Sagra del Cinghiale e del Tortello a Scarperia e San Piero
Dal 07/03/2026 al 15/03/2026
Nel cuore del Mugello, il borgo di Scarperia, annoverato tra i più belli d’Italia, ospita un evento che è un inno alla cucina di terra. La Sagra del Cinghiale e del Tortello è il pretesto perfetto per esplorare questa terra di spade e di sapori forti. Il protagonista indiscusso è il tortello di patate mugellano, un fazzoletto di pasta fresca che racchiude un ripieno vellutato di patate locali, condito rigorosamente con un ragù di cinghiale dal carattere deciso. Visitare Scarperia in questi giorni permette di ammirare lo splendido Palazzo dei Vicari e le botteghe storiche dei maestri coltellinai, respirando un’atmosfera medievale intatta. I piatti tipici, come il cinghiale in umido o il “peposo”, raccontano una storia di caccia e di antiche tradizioni contadine. La convivialità che si respira sotto i tendoni riscaldati è contagiosa: qui il cibo diventa un ponte tra storia e presente, un’esperienza che scalda lo spirito.
Sagra del Tartufo Marzuolo a Montespertoli
Dal 14/03/2026 al 22/03/2026
Quando marzo volge al termine, le colline del Chianti regalano un tesoro nascosto: il Tartufo Marzuolo. A Montespertoli, borgo celebre per il suo vino, questo fungo ipogeo diventa il re indiscusso del Parco Urbano. Il Marzuolo ha un profumo intenso, quasi agliaceo, che si sposa divinamente con i piatti poveri della tradizione. Non perdetevi i tagliolini al tartufo o l’uovo al tegamino, dove l’oro della terra esprime tutta la sua potenza. Montespertoli non è solo cibo, è un paesaggio dipinto; vi suggerisco una passeggiata tra le vigne che circondano il castello di Sonnino o quello di Poppiano. La particolarità di questa sagra è l’impegno dei tartufai locali, pronti a raccontarvi i segreti della “cerca” con i cani. È un’esperienza sensoriale completa: il sapore pungente del tartufo abbinato a un calice di Chianti locale crea un’armonia che resterà impressa nei vostri ricordi di viaggio.
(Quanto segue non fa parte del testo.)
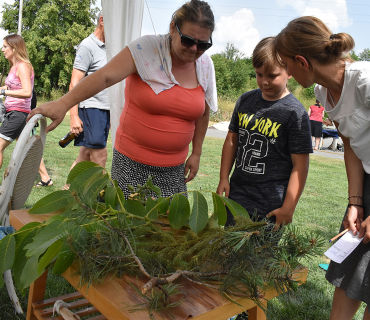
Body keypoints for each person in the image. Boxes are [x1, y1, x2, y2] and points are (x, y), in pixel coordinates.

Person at [28, 0, 217, 198]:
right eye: (188, 40)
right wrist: (63, 104)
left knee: (169, 226)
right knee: (127, 226)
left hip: (174, 170)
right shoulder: (146, 49)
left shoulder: (204, 66)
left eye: (203, 44)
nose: (195, 49)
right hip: (132, 165)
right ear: (172, 28)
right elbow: (103, 77)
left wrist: (196, 153)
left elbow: (203, 113)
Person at [274, 16, 370, 320]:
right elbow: (351, 146)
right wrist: (356, 202)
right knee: (352, 264)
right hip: (366, 181)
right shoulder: (322, 92)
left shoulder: (365, 81)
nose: (287, 72)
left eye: (287, 64)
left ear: (302, 61)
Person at [216, 37, 312, 228]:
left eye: (272, 75)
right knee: (226, 251)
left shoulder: (295, 113)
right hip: (237, 196)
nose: (265, 82)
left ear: (289, 72)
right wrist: (223, 177)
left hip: (270, 204)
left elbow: (299, 166)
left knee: (259, 256)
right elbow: (231, 141)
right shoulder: (245, 100)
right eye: (259, 75)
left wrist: (289, 207)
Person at [67, 10, 109, 182]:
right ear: (102, 20)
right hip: (92, 108)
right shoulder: (87, 46)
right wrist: (74, 115)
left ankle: (68, 192)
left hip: (105, 109)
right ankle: (97, 198)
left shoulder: (110, 47)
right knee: (100, 156)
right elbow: (74, 83)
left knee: (84, 155)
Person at [0, 34, 34, 169]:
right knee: (25, 149)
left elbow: (27, 92)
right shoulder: (13, 66)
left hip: (18, 114)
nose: (2, 50)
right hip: (13, 112)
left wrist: (3, 92)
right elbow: (11, 87)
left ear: (14, 48)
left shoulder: (23, 66)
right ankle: (44, 178)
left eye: (5, 47)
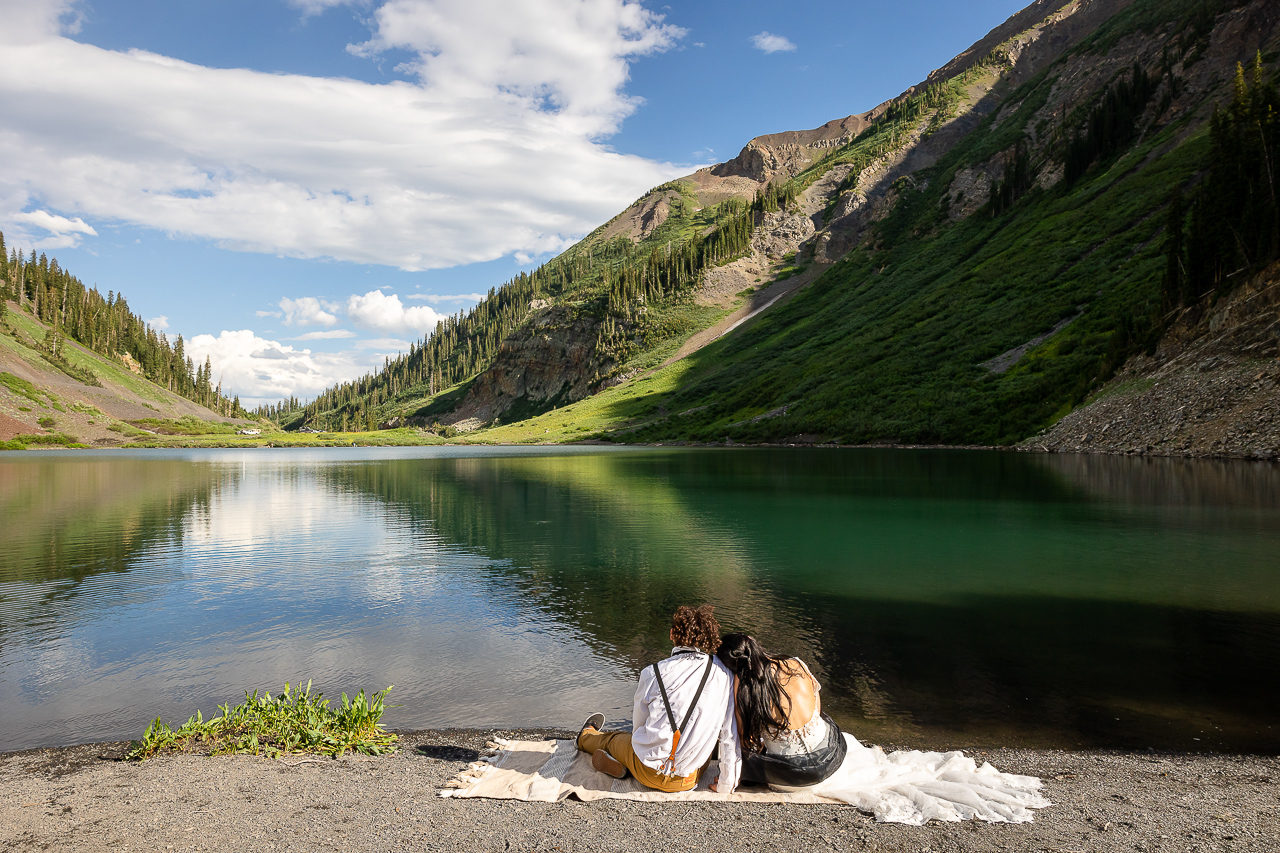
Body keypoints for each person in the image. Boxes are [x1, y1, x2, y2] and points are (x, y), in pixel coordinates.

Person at [576, 605, 740, 793]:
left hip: (648, 772)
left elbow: (639, 726)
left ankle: (585, 735)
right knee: (707, 742)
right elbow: (729, 733)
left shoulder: (652, 673)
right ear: (707, 637)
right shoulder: (722, 673)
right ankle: (625, 765)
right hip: (688, 779)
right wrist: (726, 785)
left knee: (614, 739)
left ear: (672, 634)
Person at [715, 632, 847, 790]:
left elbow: (747, 741)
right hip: (830, 757)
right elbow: (816, 707)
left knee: (744, 750)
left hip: (790, 775)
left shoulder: (744, 688)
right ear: (754, 643)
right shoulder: (794, 663)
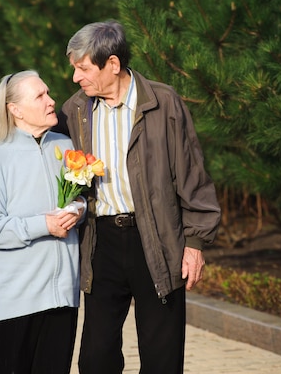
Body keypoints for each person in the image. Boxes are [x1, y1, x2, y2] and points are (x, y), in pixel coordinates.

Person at [55, 20, 221, 374]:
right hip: (101, 243)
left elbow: (193, 176)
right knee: (95, 359)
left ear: (112, 65)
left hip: (158, 241)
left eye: (82, 68)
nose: (75, 78)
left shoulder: (164, 103)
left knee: (162, 358)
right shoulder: (75, 111)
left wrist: (195, 243)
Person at [0, 70, 84, 374]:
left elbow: (80, 197)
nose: (52, 101)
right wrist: (43, 225)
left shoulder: (65, 146)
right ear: (15, 110)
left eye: (48, 93)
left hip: (61, 296)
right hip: (13, 300)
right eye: (40, 96)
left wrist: (78, 209)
Un invito al viaggio tra i sapori di Toscana
Cari viaggiatori, la Toscana di marzo è un invito a rallentare. Partecipare a queste sagre non significa solo sedersi a tavola, ma entrare a far parte di un racconto millenario fatto di comunità e passione. Immaginate di concludere il vostro tour gastronomico tra le torri di Scarperia o sulle alture di Montespertoli, con il sapore di un tortello fatto a mano o l’aroma persistente del tartufo ancora vivo sul palato. È il momento ideale per scoprire una regione lontana dal turismo di massa, dove l’accoglienza è calda come una frittella appena estratta dall’olio. Che siate amanti della buona cucina, appassionati di borghi medievali o semplici ricercatori di bellezza, queste tre tappe vi regaleranno l’anima più vera di questa terra. Preparate lo zaino e lasciatevi guidare dalla curiosità: la Toscana vi aspetta per celebrare insieme il risveglio della primavera.
Nota importante: Per le conferme e i dettagli delle sagre consigliamo di consultare i siti ufficiali dei comuni interessati.